事件の経緯
損害保険会社に勤務する男性は、勤務態度や成績に問題があり、上司からたびたび注意を受けていたが、改善は見られませんした。
上司は、その男性社員に対して「意欲がない、やる気がないから会社を辞めるべきだと思います。当SC(サービスセンター)にとって迷惑そのものです。あなたの給料で業務職を何人雇えると思いますか。これ以上迷惑をかけないでください」と記載したメールを送付した際、このメールをSCの全社員にも送信しました。
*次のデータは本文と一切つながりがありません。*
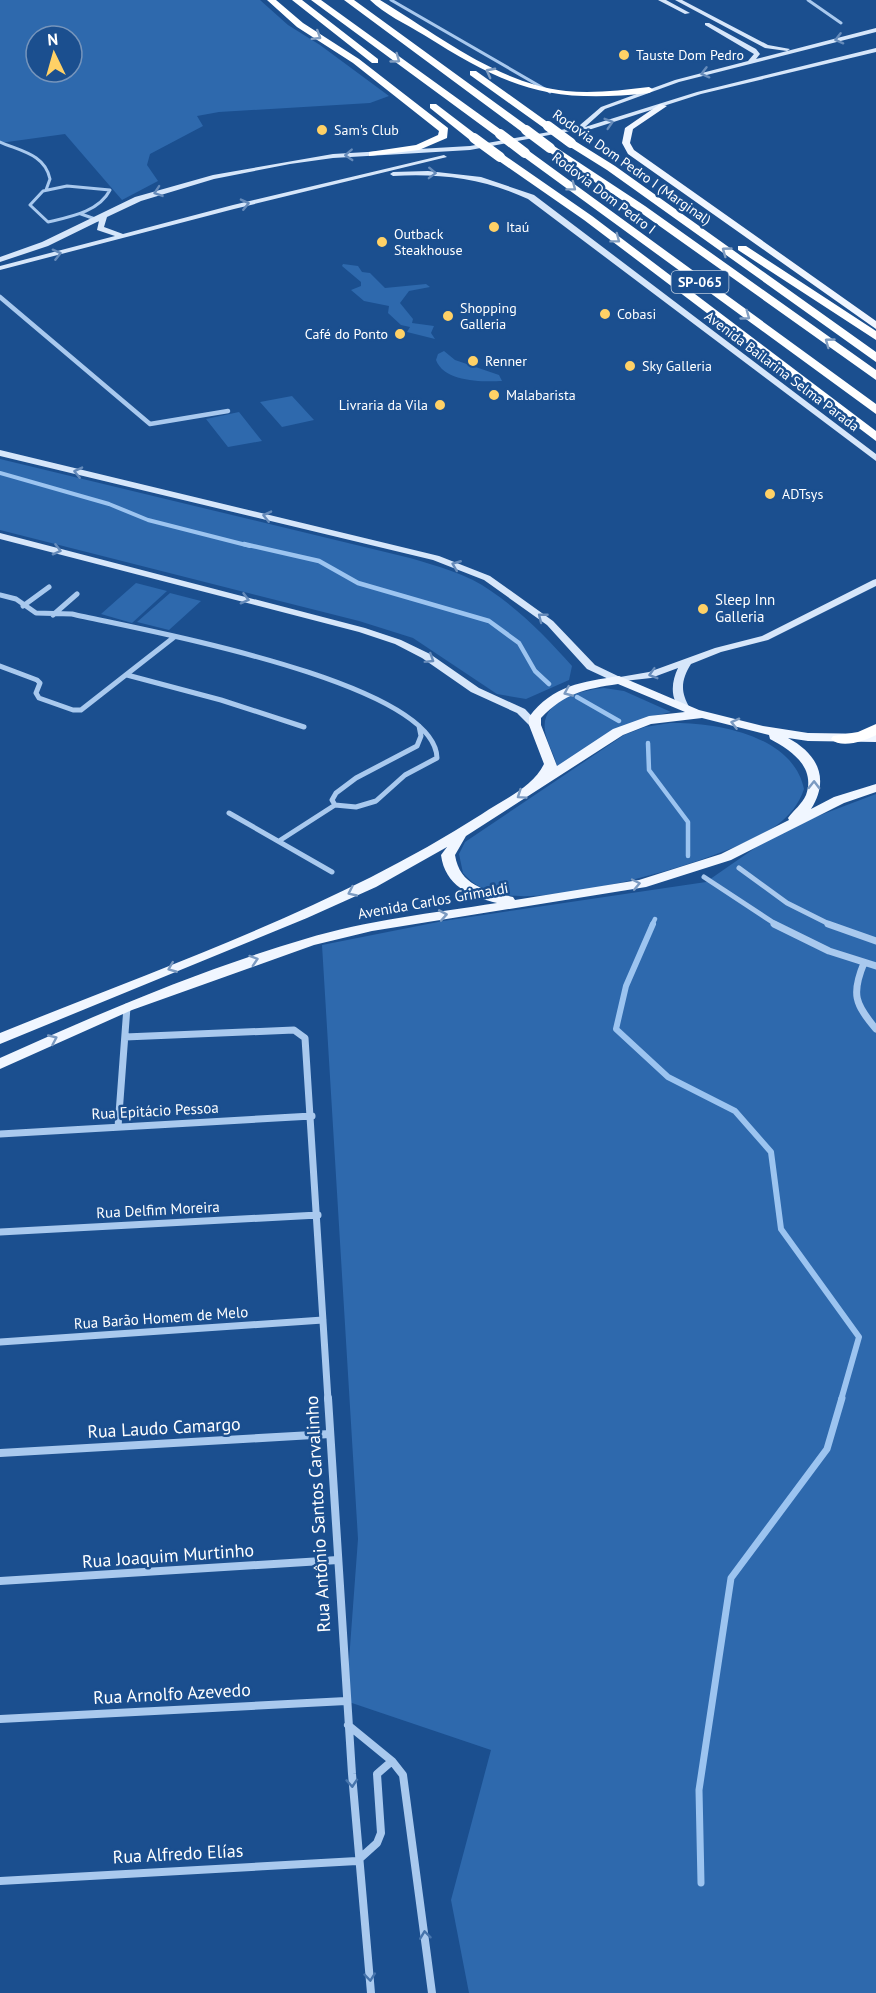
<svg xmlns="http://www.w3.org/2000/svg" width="876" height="1993" viewBox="0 0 876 1993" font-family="'PT Sans',sans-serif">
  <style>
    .green { fill: #2e69ad; fill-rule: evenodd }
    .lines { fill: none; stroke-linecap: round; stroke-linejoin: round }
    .stream-far3 { stroke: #9cc4f0; stroke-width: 4 }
    .stream-far2 { stroke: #9cc4f0; stroke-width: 4.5 }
    .stream-far1 { stroke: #9cc4f0; stroke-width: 6 }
    .stream { stroke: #9cc4f0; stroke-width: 7 }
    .street-far4 { stroke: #a9c9ee; stroke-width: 3 }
    .street-far3 { stroke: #a9c9ee; stroke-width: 4.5 }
    .street-far2 { stroke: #a9c9ee; stroke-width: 5 }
    .street-far1 { stroke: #a9c9ee; stroke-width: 7 }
    .street { stroke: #a9c9ee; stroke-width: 8 }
    .secondary { fill: #d6e6fa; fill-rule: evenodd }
    .primary { fill: #f0f6ff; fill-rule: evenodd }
    .highway { fill: #fff; fill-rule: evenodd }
    .highway-bridge { stroke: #fff; stroke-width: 10 }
    .oneway { stroke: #829ec1 }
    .oneway2 { stroke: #668bba }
    .oneway3 { stroke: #7b9ac1 }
    .oneway4 { stroke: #4674ac }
    .poi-dot { fill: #ffd166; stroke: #1b4f8f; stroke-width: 2 }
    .labels { text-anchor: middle; stroke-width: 5; stroke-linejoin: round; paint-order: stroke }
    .far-poi-label { font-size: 14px; fill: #fff; stroke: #1b4f8f; text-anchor: start }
    .far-street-label { font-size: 14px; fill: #fff; stroke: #1b4f8f }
    .shield { fill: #1b4f8f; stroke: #bbcadd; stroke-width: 1.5 }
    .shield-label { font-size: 14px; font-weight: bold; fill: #fff }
    .poi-label { font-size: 15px; fill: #fff; stroke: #1b4f8f; text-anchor: start }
    .street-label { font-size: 15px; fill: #fff; stroke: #1b4f8f }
    .near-street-label { font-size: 18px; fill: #fff; stroke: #1b4f8f }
  </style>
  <rect width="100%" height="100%" fill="#1b4f8f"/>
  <path class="green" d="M0,0H260L288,25L320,45L389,96L370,103L219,112L197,116L203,126L150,154L147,165L158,181L122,200L65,134L0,143ZM36,36H72V72H36Z
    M343,264L358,266L362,272L370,273L385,288L426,284L430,287L409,291L400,303L413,319L412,323L434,326L431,333L435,339L407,332L410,327L401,325L388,313L389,306L364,301L351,290L361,286V282L342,266Z
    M444,351L455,360L499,375L502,381C482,382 444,382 436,360L438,354Z
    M292,396L314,420L282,427L260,402Z
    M239,412L262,441L228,447L206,419Z
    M0,459L410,558C437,566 468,574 491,591C522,612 548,639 572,666L569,680L526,699L497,694L413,638L359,621L0,530Z
    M136,583L167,591L132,623L101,614Z
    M170,593L201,601L169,630L137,622Z
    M604,688L624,691L671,712L649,717L557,767C555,754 547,744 545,731C540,700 582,690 604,688Z
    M670,723C715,722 793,735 804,789C799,804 790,815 777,825C728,860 566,904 506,895C489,893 474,886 463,873L459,854L465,842L624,735L645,727Z
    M876,794V1993H469L451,1900L491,1750L346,1701L358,1539L322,945L443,921L706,882L781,830Z"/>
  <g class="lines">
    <path class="stream-far3" d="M0,473L109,504L148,520L250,546"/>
    <path class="stream-far2" d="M244,544L319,561L358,583L489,621L519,643L535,671L549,684
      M577,697L619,721
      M648,743L649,770L688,822V856
      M652,925L655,919"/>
    <path class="stream-far1" d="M653,924L626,986L616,1029L668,1077L735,1111L771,1152L781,1229L859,1337L841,1400"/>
    <path class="stream" d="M701,1883L699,1790L731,1578L827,1449L842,1398"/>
    <path class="street-far4" d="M391,0L550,92
      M808,0L841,23
      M0,142C20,151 45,154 50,179L46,190
      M67,186L110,190C99,212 69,217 48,222L30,205L43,191Z
      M81,214L98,220"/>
    <path class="street-far3" d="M0,297L150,424L228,411"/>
    <path class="street-far2" d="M0,595L16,599L36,613L72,614C136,629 435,681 437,758L405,775L376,801L356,807L335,805L279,841
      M23,606L49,587
      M53,615L77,594
      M0,666L37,680L40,683L36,693L39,698L73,710H81L173,638
      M127,675L221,700L304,727
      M335,805L332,800L336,793L356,778L417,746L421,736L419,726
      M229,813L332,872
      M739,868L787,903L831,925
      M704,877L777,925"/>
    <path class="street-far1" d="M774,924L829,951L876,966
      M828,924L876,941
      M864,963C851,994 855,1004 876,1029
      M125,1037L294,1030L305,1038L328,1400
      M118,1127L127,1007
      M0,1134L312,1116
      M0,1232L318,1215
      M0,1342L323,1320"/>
    <path class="street" d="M328,1398L352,1774L371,1993
      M0,1453L330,1434
      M0,1581L338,1560
      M0,1719L346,1701
      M348,1725L392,1761L403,1775L432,1993
      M0,1881L357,1861L377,1843L381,1833L377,1774L392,1761"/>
    <path class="secondary" d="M658,0H666L690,13L685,14Z
      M675,0H682L768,45L790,49L787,51L765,48Z
      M705,23H709L756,49L760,54L756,59L876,28V32L679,82L605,109L585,127L697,92L876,48V52L701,94L579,133L576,130L470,150L333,158L290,164L214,179L141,201L107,217L104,227L123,234L233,205L444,155L447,157L234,209L0,270V266L115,236L97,230L99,221L48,246L0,262V257L42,242L135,197L213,175L333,154L470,146L566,129L580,125L601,107L675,80L748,61L754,54L705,25Z
      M428,171L481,177L534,195L876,454V461L528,199C485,179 441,173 393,176L390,174L393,172Z
      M0,450L439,556L490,576L553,621L595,665L620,677L649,672L715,648L762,636L873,580L876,579V586L768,640L721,652L691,664C681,680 680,692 690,708L685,711C669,703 671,682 678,668L651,678L615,682L587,669L547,625L484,580L433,560L0,456Z
      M0,533L365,628L401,640L430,654L479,688L525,709L540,725L535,728L531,727L517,713L471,692L422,658L395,644L359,632L0,539Z"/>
    <path class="primary" d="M660,104L667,106L633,129L630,143L634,150L876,321V329L628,154L622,143L625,128Z
      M619,676L699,710L763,726L808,733L876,734V742L808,741L788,738C818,754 830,779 811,809L834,797L876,784V792L844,803L731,860L646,887L372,931L314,945L132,1010L0,1069V1058C100,1013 200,970 305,939C367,920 433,913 497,903C470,896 445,886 441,855L447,847L376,887L307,918L0,1044V1033C162,967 334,909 482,814C504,799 532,788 544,764L529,725V717C553,685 582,682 619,676ZM618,684L685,712L649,716L613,729L557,766L541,725V718C565,693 585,689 618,684ZM702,718L769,735L770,739C791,750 816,767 806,795C802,804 794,810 788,818L789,820L721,854L639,880L515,900L513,897C487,890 460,887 455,855L466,836L623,735L651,724Z"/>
    <path class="highway" d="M267,0H276L303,23L359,59L448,128L447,138L419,150L369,156V152L416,145L438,135L439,131L353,63L297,27Z
      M292,0H302L378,59V63H372Z
      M311,0H321L504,132V136H496Z
      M344,0H354L530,128V132H522Z
      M370,0H380C438,35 497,83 566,91C594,94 621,90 649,87L654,90L649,93C549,104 508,88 424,35C406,24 384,14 370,0Z
      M470,71H476L553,126L544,128L470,75Z
      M430,104H436L478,136V140H470L430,108Z
      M567,141H575L615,166L876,352V362L607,170L567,145Z
      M546,146H554L645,206L876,370V380L637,210L546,150Z
      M521,151H529L876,404V414L521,155Z
      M496,155H504L592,216L876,431V441L584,220L496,159Z
      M738,246H746L876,331V340L738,250Z
      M876,724V735C865,741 841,749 831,739L833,736L858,732Z"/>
    <path class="highway-bridge" d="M548,126L571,143
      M526,130L550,148
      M500,134L525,153
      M474,138L500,157"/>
  </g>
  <defs><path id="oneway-chevron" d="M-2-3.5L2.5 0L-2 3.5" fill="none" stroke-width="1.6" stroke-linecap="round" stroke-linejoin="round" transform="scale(1.5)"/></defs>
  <g class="oneway">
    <use href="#oneway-chevron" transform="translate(317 36) rotate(32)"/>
    <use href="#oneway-chevron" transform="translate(396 59) rotate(36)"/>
    <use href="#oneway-chevron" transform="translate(490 72) rotate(-152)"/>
    <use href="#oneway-chevron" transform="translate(572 187) rotate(37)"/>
    <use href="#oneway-chevron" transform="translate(616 239) rotate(37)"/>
    <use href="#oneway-chevron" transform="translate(726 251) rotate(-144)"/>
    <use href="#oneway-chevron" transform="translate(746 316) rotate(36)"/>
    <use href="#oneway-chevron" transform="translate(829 342) rotate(-144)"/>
  </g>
  <g class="oneway2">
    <use href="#oneway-chevron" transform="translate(839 39) rotate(166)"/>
    <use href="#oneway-chevron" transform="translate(705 73) rotate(165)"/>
    <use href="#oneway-chevron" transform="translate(609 123) rotate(-17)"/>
    <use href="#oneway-chevron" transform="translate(349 155) rotate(177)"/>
    <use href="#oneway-chevron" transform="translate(432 173) rotate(2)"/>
    <use href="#oneway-chevron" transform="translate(158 192) rotate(161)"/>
    <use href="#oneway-chevron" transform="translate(245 204) rotate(-13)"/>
    <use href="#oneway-chevron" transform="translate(57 254) rotate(-14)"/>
    <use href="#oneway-chevron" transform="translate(78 472) rotate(-167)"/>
    <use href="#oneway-chevron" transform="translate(267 516) rotate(-167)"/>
    <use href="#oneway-chevron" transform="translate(57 550) rotate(14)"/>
    <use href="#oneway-chevron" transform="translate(456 565) rotate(-158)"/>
    <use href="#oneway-chevron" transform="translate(245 599) rotate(15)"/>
    <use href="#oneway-chevron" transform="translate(542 617) rotate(-142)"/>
    <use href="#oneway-chevron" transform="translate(430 659) rotate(32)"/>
    <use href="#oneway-chevron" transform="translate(653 674) rotate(164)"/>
  </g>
  <g class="oneway3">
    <use href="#oneway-chevron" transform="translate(568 692) rotate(157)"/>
    <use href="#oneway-chevron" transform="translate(735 723) rotate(-166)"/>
    <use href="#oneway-chevron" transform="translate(814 785) rotate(-89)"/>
    <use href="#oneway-chevron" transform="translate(521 795) rotate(146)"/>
    <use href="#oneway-chevron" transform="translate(636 884) rotate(-12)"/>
    <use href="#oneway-chevron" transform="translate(352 892) rotate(155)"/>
    <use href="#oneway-chevron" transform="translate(443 915) rotate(-10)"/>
    <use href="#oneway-chevron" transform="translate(254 960) rotate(-18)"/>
    <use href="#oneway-chevron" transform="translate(172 968) rotate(158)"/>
    <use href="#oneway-chevron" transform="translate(53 1039) rotate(-24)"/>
  </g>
  <g class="oneway4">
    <use href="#oneway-chevron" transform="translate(352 1783) rotate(86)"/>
    <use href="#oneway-chevron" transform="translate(425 1935) rotate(-97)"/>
    <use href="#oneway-chevron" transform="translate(370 1977) rotate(84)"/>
  </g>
  <g class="poi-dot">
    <circle cx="624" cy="55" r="6"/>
    <circle cx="322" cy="130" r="6"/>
    <circle cx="494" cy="227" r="6"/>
    <circle cx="382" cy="242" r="6"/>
    <circle cx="605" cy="314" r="6"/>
    <circle cx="448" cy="316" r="6"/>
    <circle cx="400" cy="334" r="6"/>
    <circle cx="473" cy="361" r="6"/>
    <circle cx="630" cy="366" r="6"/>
    <circle cx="494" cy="395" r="6"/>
    <circle cx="440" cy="405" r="6"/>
    <circle cx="770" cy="494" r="6"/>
    <circle cx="703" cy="609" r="6"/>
  </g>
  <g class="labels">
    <g class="far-poi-label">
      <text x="636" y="60">Tauste Dom Pedro</text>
      <text x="334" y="135">Sam's Club</text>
      <text x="506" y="232">Itaú</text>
      <text x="394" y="239">Outback<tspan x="394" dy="16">Steakhouse</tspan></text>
      <text x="460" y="313">Shopping<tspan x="460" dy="16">Galleria</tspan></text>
      <text x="617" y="319">Cobasi</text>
      <text x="388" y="339" text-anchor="end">Café do Ponto</text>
      <text x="485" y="366">Renner</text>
      <text x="642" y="371">Sky Galleria</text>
      <text x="506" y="400">Malabarista</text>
      <text x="428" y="410" text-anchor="end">Livraria da Vila</text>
      <text x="782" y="499">ADTsys</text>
    </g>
    <g class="far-street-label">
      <text transform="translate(632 167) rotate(35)" y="5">Rodovia Dom Pedro I (Marginal)</text>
      <text transform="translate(604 193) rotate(37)" y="5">Rodovia Dom Pedro I</text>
      <text transform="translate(782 371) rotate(37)" y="5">Avenida Bailarina Selma Parada</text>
    </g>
    <rect class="shield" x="671.5" y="271" width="57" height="22" rx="4.5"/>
    <g class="shield-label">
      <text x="700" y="287">SP-065</text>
    </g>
    <g class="poi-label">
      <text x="715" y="605">Sleep Inn<tspan x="715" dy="17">Galleria</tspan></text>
    </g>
    <g class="street-label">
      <text transform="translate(433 901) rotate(-10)" y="5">Avenida Carlos Grimaldi</text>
      <text transform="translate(155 1111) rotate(-3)" y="5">Rua Epitácio Pessoa</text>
      <text transform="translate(158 1210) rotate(-3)" y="5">Rua Delfim Moreira</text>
      <text transform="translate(161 1318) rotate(-4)" y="5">Rua Barão Homem de Melo</text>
    </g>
    <g class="near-street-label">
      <text transform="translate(164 1428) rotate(-3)" y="6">Rua Laudo Camargo</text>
      <text transform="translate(318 1514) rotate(-93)" y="6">Rua Antônio Santos Carvalinho</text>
      <text transform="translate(168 1556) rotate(-4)" y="6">Rua Joaquim Murtinho</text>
      <text transform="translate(172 1694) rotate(-3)" y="6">Rua Arnolfo Azevedo</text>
      <text transform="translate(178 1854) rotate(-3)" y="6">Rua Alfredo Elías</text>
    </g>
  </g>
  <g transform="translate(54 54) rotate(355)"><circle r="28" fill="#1b4f8f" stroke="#7695bc" stroke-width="1.5"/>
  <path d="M0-4.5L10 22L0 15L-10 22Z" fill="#ffd166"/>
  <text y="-9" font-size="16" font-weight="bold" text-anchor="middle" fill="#ffffff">N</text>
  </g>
</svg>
男性社員は、これを名誉毀損として、慰謝料100万円を請求して、上司に対し訴訟提起した事例です。
判決
第1審では、同僚らが、男性社員の業務態度を把握しており、上司の出したメールの内容は、正しく理解しているため、男性社員の名誉を今更傷つけたとは言えないとして、男性社員の請求を棄却しています。
その後、男性社員は控訴し、控訴審では、メールの内容は侮辱的であり、名誉を毀損しているとして、請求を認めましたが、慰謝料の金額は5万円にとどまりました。
不法行為の成立
今回、上司が当該男性社員に対する叱責メールを、全社員に送付したことが問題になっています。
控訴審では、本人への叱責メールを全社員まで送る必要はなく、それは業務範囲を超えていると、不法行為の成立を認めてはいるももの、一方、当該男性社員の普段からの勤務態度、成績についての会社の評価、度重なる注意を無視していることも考慮し、慰謝料を5万円に抑えられています。ただ、パワハラ行為そのものについては認めていることは確実です。
パラハラ行為の判断は、行為そのものを認定すると同時に、発生に至る事実関係も考慮されると指摘ができます。